- **Action item**:
Read through the lines below for the string "Заплатите" and copy each one that has it.

·····

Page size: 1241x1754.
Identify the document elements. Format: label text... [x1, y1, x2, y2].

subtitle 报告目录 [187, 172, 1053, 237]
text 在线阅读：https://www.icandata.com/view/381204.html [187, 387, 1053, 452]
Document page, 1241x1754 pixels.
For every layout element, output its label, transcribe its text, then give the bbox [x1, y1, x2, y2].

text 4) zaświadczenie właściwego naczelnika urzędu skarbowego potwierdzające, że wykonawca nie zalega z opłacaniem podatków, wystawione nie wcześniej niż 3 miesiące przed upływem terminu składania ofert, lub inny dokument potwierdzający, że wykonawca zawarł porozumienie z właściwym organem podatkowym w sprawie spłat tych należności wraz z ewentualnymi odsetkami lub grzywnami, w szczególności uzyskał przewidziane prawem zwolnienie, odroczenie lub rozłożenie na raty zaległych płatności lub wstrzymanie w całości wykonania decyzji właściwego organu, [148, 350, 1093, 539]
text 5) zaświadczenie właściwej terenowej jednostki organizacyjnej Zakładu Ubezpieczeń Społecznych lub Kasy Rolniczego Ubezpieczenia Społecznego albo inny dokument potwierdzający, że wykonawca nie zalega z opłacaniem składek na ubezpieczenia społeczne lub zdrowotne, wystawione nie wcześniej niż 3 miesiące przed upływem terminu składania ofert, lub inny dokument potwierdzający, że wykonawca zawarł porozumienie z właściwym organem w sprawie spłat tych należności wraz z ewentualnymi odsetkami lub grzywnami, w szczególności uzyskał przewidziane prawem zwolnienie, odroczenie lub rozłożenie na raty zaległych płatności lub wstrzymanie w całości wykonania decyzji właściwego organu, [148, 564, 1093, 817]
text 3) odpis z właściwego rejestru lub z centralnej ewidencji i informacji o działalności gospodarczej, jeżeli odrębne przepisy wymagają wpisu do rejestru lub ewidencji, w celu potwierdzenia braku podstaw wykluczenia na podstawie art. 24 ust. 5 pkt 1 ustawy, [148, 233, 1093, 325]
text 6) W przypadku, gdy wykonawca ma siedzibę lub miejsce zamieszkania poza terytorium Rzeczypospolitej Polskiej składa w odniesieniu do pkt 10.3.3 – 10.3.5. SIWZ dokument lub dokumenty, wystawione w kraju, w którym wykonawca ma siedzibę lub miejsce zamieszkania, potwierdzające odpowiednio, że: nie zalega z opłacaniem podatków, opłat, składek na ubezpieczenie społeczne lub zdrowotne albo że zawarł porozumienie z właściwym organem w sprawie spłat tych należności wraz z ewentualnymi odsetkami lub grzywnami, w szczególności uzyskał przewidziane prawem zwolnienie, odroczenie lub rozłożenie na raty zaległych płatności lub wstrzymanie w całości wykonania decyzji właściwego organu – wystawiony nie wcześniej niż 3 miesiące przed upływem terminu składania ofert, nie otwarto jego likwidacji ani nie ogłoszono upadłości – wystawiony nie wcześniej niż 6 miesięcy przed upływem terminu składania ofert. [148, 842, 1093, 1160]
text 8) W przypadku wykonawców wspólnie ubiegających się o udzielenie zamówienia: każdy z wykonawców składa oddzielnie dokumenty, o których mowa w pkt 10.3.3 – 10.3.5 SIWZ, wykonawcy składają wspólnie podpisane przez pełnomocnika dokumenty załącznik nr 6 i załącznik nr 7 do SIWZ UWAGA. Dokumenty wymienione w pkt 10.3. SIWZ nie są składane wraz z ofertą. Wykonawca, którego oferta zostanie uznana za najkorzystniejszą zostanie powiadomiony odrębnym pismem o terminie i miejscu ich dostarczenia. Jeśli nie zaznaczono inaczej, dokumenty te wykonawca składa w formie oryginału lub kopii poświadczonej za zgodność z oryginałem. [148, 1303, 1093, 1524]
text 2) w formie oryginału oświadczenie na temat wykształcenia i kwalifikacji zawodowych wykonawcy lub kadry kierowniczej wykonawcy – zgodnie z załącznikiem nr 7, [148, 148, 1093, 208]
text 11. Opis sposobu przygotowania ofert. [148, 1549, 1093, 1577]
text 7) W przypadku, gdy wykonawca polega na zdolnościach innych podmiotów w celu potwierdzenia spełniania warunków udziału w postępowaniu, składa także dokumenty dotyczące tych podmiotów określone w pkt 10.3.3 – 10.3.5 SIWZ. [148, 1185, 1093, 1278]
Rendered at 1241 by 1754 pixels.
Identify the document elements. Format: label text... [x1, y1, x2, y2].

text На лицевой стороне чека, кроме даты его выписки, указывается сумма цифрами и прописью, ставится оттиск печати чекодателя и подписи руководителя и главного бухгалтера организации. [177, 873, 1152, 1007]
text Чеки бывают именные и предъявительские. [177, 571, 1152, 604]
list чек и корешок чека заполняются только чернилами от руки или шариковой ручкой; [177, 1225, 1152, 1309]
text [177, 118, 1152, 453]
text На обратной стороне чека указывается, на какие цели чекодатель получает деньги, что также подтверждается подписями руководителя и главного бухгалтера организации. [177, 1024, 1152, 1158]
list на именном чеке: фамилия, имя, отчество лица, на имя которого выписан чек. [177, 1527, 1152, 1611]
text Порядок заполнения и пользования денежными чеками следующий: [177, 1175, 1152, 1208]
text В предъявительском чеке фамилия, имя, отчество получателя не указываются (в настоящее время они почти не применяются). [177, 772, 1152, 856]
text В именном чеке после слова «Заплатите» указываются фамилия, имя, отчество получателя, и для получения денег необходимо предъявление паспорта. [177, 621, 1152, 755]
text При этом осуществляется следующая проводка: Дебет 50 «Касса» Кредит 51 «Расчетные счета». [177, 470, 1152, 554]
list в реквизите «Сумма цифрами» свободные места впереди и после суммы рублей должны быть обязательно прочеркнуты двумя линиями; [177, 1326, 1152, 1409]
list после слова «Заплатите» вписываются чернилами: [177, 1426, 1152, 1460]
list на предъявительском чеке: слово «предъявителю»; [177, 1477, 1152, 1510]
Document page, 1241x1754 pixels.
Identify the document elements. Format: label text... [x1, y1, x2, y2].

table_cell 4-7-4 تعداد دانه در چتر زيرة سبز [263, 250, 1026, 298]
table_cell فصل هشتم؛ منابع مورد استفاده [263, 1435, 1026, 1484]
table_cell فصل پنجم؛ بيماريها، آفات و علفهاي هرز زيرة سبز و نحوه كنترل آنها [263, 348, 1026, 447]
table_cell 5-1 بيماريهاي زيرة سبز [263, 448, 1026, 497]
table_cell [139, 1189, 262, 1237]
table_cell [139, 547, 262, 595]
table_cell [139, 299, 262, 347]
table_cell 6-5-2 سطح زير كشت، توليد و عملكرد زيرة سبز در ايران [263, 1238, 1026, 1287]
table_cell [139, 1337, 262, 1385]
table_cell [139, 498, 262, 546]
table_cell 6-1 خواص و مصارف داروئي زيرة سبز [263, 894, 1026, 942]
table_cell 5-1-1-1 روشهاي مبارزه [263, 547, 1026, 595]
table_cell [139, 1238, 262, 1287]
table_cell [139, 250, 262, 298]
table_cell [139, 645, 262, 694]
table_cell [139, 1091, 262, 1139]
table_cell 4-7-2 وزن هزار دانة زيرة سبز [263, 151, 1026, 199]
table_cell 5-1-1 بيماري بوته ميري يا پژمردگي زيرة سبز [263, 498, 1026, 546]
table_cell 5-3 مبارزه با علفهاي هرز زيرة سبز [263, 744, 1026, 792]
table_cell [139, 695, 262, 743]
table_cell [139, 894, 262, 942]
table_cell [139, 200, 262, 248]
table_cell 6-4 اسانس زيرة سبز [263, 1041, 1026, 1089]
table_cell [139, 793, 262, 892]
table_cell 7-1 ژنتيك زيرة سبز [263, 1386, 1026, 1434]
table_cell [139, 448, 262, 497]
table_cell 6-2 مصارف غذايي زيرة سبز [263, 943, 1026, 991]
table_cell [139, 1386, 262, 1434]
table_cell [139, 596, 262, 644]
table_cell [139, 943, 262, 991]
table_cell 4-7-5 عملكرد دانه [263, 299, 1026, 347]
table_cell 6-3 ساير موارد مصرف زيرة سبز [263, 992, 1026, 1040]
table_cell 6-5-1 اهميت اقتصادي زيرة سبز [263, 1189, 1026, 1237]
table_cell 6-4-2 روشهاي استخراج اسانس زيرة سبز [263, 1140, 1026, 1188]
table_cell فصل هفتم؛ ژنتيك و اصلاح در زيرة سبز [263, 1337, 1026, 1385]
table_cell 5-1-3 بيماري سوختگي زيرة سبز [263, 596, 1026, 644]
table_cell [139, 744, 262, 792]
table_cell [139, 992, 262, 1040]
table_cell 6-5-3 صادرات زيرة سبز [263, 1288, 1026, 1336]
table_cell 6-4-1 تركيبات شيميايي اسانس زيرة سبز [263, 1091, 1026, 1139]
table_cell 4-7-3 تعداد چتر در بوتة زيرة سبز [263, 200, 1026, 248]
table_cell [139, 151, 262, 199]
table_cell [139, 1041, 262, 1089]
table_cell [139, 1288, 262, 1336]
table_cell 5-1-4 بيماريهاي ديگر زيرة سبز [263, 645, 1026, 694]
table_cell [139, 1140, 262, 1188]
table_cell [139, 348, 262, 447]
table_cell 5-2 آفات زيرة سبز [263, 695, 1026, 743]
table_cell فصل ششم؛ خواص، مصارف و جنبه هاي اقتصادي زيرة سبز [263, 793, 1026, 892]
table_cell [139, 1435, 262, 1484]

·····

- **Written response**:
text В именном чеке после слова «Заплатите» указываются фамилия, имя, отчество получателя, и для получения денег необходимо предъявление паспорта. [177, 621, 1152, 755]
list после слова «Заплатите» вписываются чернилами: [177, 1426, 1152, 1460]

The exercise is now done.